A solid internal audit program is one of the most effective tools a bank has to inspire confidence — among directors, investors, regulators, and other stakeholders — in its financial processes and reporting practices. Many banks outsource the internal audit function, in whole or in part, to take advantage of external auditors’ special skills and independence, address internal staffing shortages, and control costs. Here are some factors to consider when deciding whether to outsource this function.
Advantages of outsourcing
First and foremost, by outsourcing the internal audit, a community bank can tap a level of skill and expertise — critical in the highly regulated banking industry — that may be difficult to find or too expensive to maintain in-house. Access to this expertise is particularly beneficial for banks in smaller communities and those that want to expand their product or service offerings or enter new markets. External auditors may also have access to more sophisticated software or other audit tools that would otherwise be cost-prohibitive for a community bank.
Second, in the wake of the COVID-19 pandemic, many businesses, including banks, are facing severe labor shortages. Outsourcing the internal audit function allows them to focus on filling core positions.
Third, outsourcing can help a bank control costs. It allows the bank to set an internal audit budget that meets its needs and design a program that has more flexibility. The bank avoids the fixed labor and overhead costs associated with an internal audit staff, and it can adjust the use of outside consultants as its internal audit needs fluctuate or special projects arise.
Finally, outsourcing can help enhance auditor independence. In-house auditors who develop relationships with other bank staff may lose some objectivity — or at least the appearance of objectivity. Outsourcing also facilitates the rotation of internal auditors, something that’s difficult to do in-house.
Disadvantages of outsourcing
One potential downside is that outside consultants generally lack an insider’s in-depth knowledge about the bank’s operations, particularly when outsourced auditors are rotated frequently. The resulting learning curve may reduce the cost-effectiveness of an outsourced audit. To overcome this obstacle, some community banks outsource the internal audit function to their external auditors. Although doing so is permissible under specific circumstances, a bank should consider the potential impact on the external auditor’s independence before taking this approach.
Also, outsourcing arrangements require meticulous planning and monitoring, including a comprehensive engagement letter and regular communication. It’s critical to ensure that the parties are on the same page regarding the auditing firm’s activities, the scope of the audit and the advice provided by the auditor.
Outsourcing vs. co-sourcing
Co-sourcing can be an attractive alternative to fully outsourcing the internal audit function. As the name suggests, it involves splitting internal audit activities between internal and external auditors. This approach can take many forms, depending on the bank’s needs. A short-staffed bank might use outside auditors to supplement its staff and share various auditing tasks and responsibilities.
Co-sourcing also can be a good strategy if a bank’s internal audit staff lacks certain specialized skills. For example, if in-house staff isn’t equipped to perform specialized audits — such as information technology or Bank Secrecy Act/Anti-Money Laundering (BSA/AML) audits — the bank might engage an outside auditor to conduct those audits while its internal staff focuses on areas within its skill set.
A powerful tool
A well-designed internal audit program can be a powerful tool for evaluating a bank’s internal controls, processes, and procedures. Internal auditors also can recommend improvements and share their findings with the bank’s board of directors and other stakeholders.

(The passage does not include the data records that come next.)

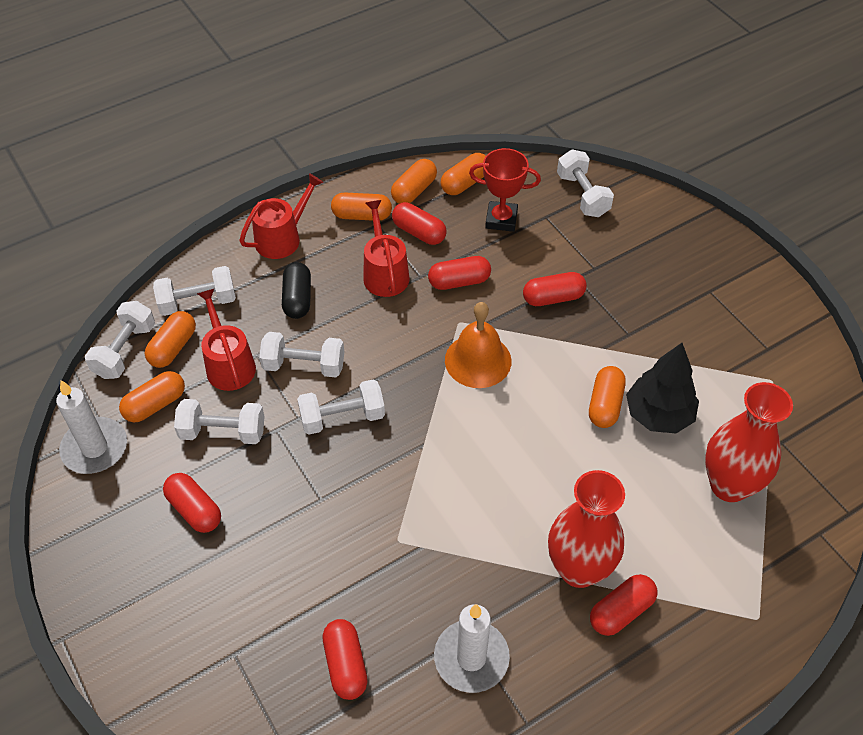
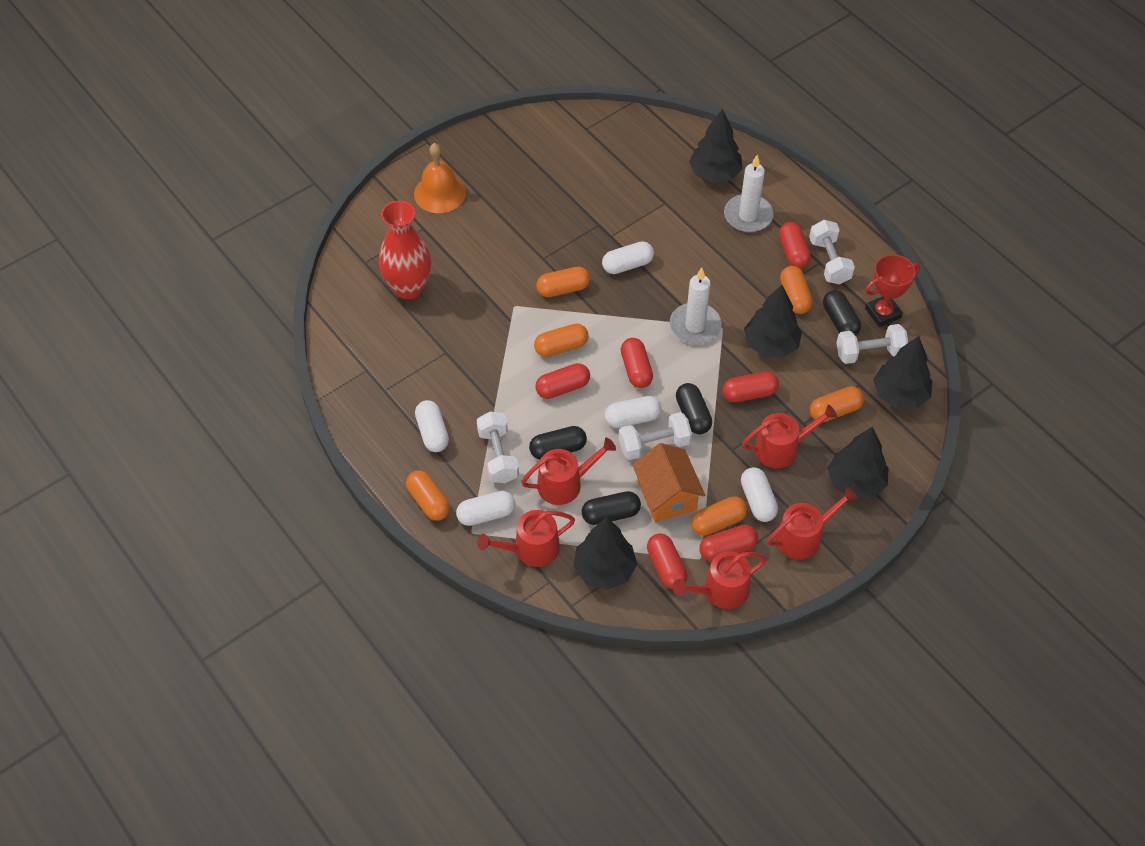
black capsule: 1 -> 4
black tree: 1 -> 5
orange house: 0 -> 1
red vase: 2 -> 1
red watering can: 3 -> 5
white capsule: 0 -> 5
white dumbbell: 6 -> 4

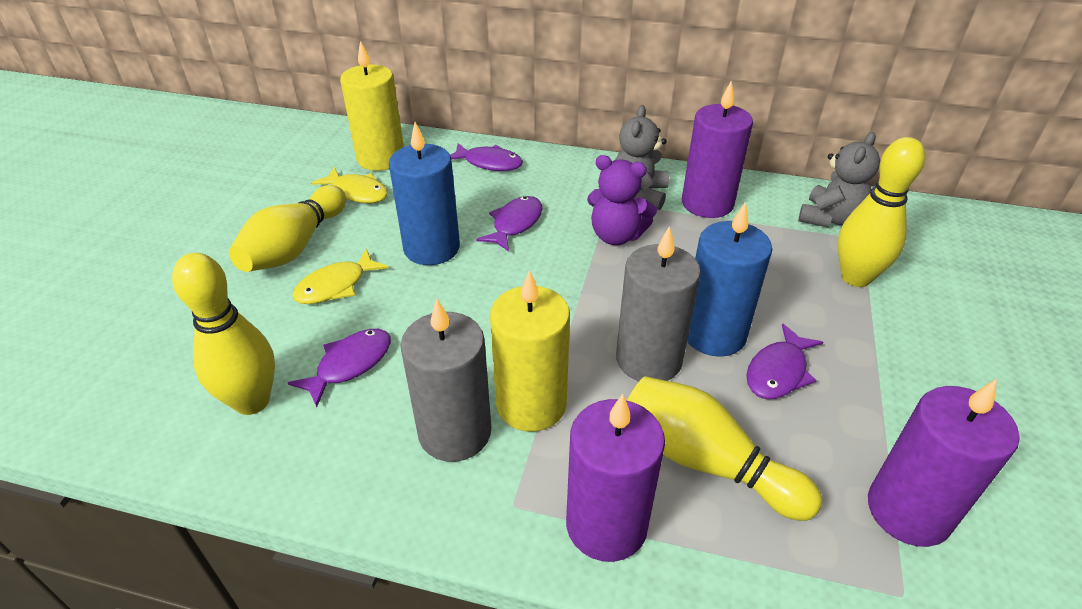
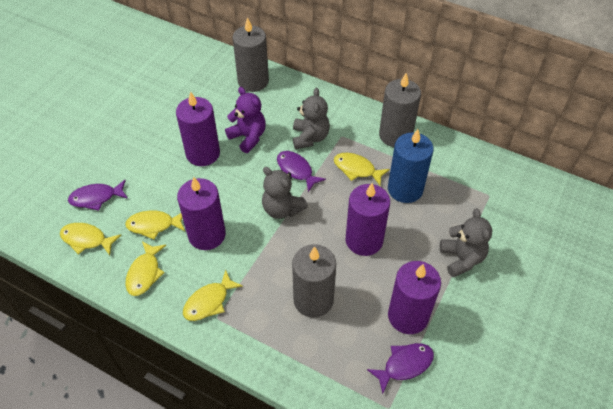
blue candle: 2 -> 1
grey candle: 2 -> 3
grey teddy bear: 2 -> 3
purple candle: 3 -> 4
purple fish: 4 -> 3
yellow bowling pin: 4 -> 0
yellow candle: 2 -> 0
yellow fish: 2 -> 5

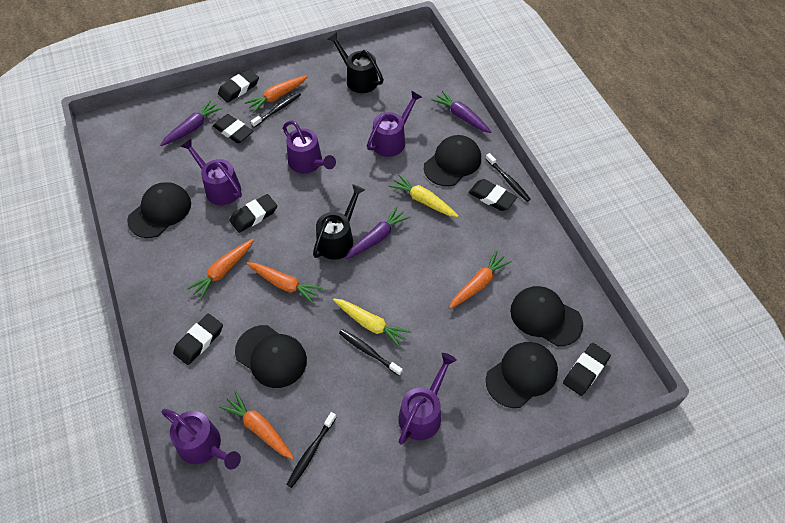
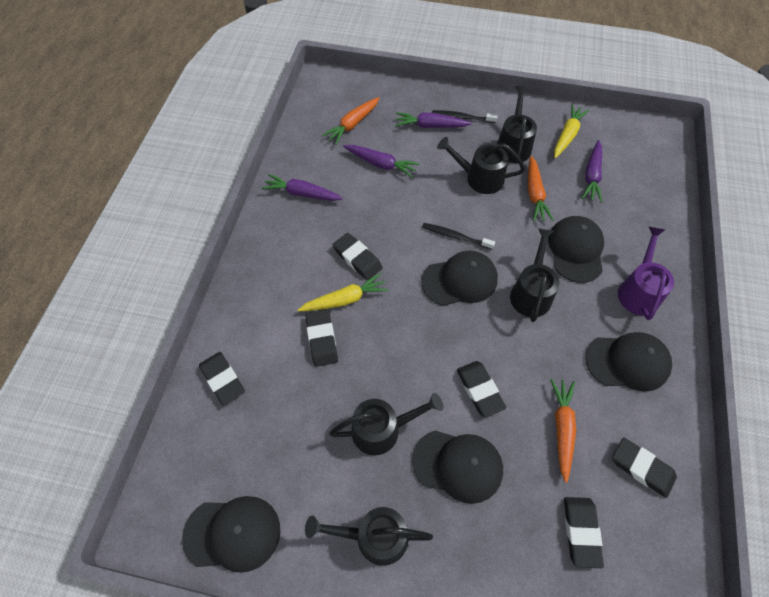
black toothbrush: 4 -> 2
black watering can: 2 -> 5
orange carrot: 5 -> 3
purple carrot: 3 -> 4
purple watering can: 5 -> 1

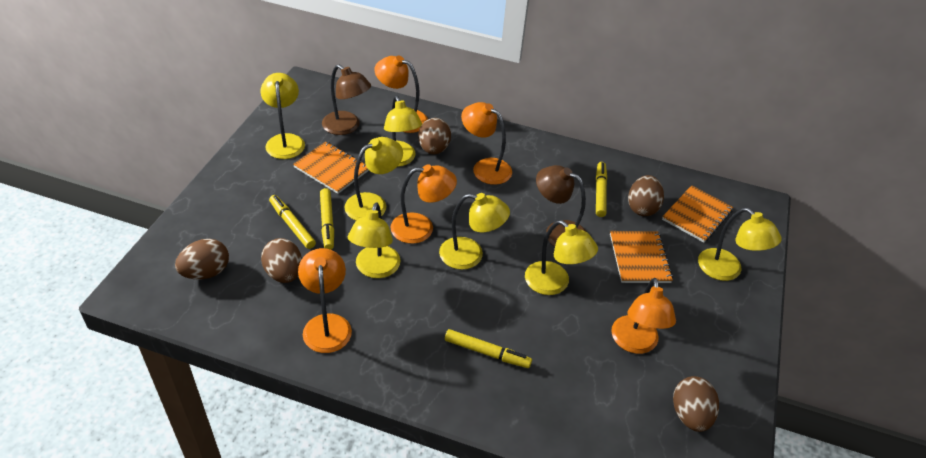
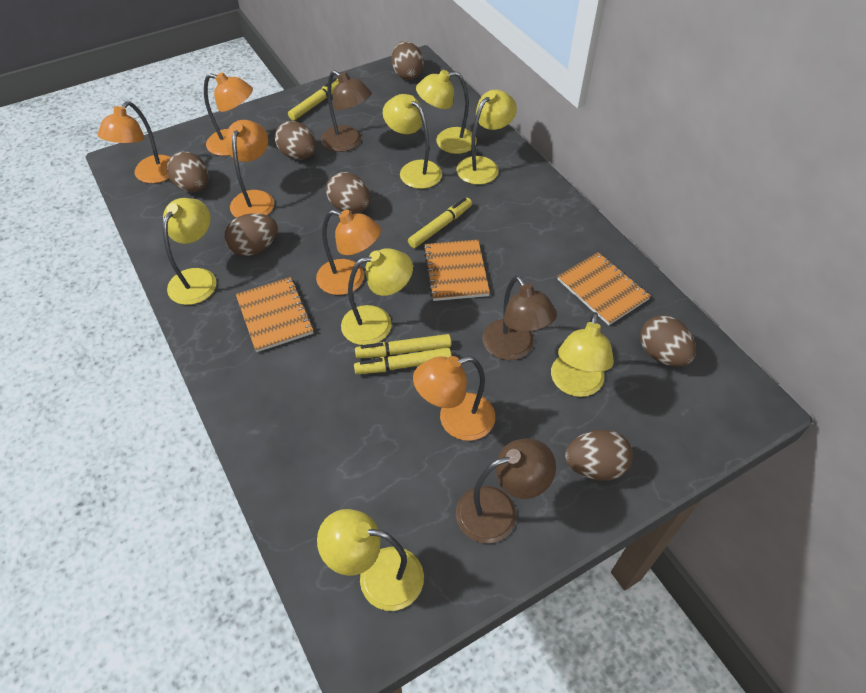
brown egg: 5 -> 7
brown lamp: 2 -> 3

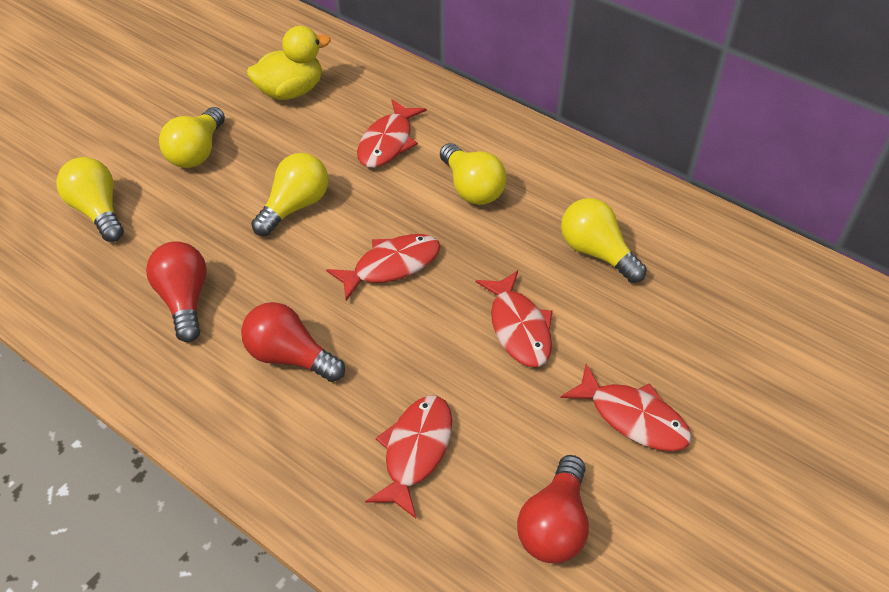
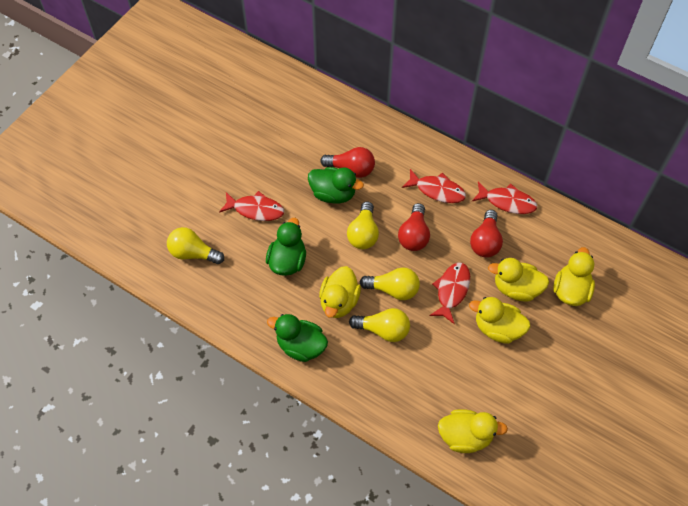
green duck: 0 -> 3
red fish: 5 -> 4
yellow duck: 1 -> 5
yellow light bulb: 5 -> 4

Whether conducted in-house, outsourced or co-sourced, an internal audit provides an opportunity for a fresh look at a bank’s operations by auditors who are independent from management.
Sidebar: Managing third-party risk
For banks that outsource or co-source the internal audit function, it’s important to recognize that doing so doesn’t absolve the bank’s board or management from responsibility for the internal audit. This function also doesn’t relieve the bank from liability for compliance or consumer protection issues associated with outsourced activities.
Before you enter an outsourcing relationship, review the federal banking regulators’ guidance on managing third-party risk, including the Office of the Comptroller of the Currency’s “Interagency Policy Statement on the Internal Audit Function and its Outsourcing.” Failure to properly manage this risk can result in financial loss and regulatory action. It can also jeopardize your bank’s reputation.
Among other things, a bank should:
- Conduct a risk assessment to weigh the benefits and risks, including service provider risk, of outsourcing the internal audit.
- Exercise due diligence in vetting the provider — including an examination of its background, reputation, financial condition, internal controls, disaster recovery plans, and business continuity plans.
- Be sure that the contract or engagement letter clearly spells out each party’s rights and responsibilities. (For example, it should provide details on performance benchmarks, information sharing, audit rights, compliance, confidentiality, and indemnification.)
- Monitor the provider’s performance and compliance with contract terms throughout the life of the arrangement.
- Have a contingency plan in place in the event there are any disruptions in service.